Yes we can, indemnify giant corporations, escalate the ‘war on terror’, continue the occupation of Iraq, drill offshore for oil, trample on the Constitution, expand the faith based initiatives program, and increase our reliance on nuclear power. If Barack Obama has proven anything to progressives with all his hot air, sloganeering, and bluster it isn’t that progressives should offer up their vote to his candidacy, it’s that progressives should be largely indifferent to whoever the two corporate parties put up for election to the presidency.

The all things to all people image that Obama has so assiduously crafted, should serve as a red flag to all serious progressives, that this sharp and calculating politician doesn’t let ‘the little things’ such as ideology or core beliefs put a stop to him. I’ve really felt let down by people I once respected such as Michael Moore, Katrina vanden Heuval and Arianna Huffington in their choosing to carry water for Obama’s candidacy.

Obama represents nothing more than the lesser of two great evils. McCain may be a far more sinister, diabolical one, but both are evils just the same.

What Obama has clarified, if anything, is that progressives should no longer have any illusions about what the Democratic Party is going to offer up for the presidency. A militaristic, neoliberal, opportunistic, and compromised sort of ‘leader’. The futility of voting has never been more apparent, than it is at the present moment (and as Howard Zinn points out eloquently in this article it takes all of two minutes anyway).

The task at hand for progressives should be to build a movement outside of the two major parties that will challenge the levers of power to serve the needs of the poor, people of color, all minority groups, and the working class. The movement may or may not need a leader (I’m always skeptical of them), but we need a movement that advances a wide ranging progressive platform, and that represents millions of people.

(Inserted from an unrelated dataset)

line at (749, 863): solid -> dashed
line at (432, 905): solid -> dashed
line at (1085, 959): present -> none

I don’t want to suggest that anyone should not set aside his or her two minutes for voting, but I am suggesting that progressives not get tangled up in the McCain, Obama horse race aspect of the story. Instead, progressives need to get to the work of building a movement to challenge to the two major corporate sell out parties.

If the ‘progressive movement’ and the Democratic Party become inextricably tethered, the political system will continue to reproduce all of the despicable things that progressives hate. Militarism, degradation of the Earth, infringement of civil liberties, neoliberal social policy, and inequitable treatment for women, people of color and lesbians and gays.

Additionally, we’ll see the continued prominence of religion in the political sphere, and the further unraveling of the America we’ve known and loved, into a permanent neoliberal dystopia.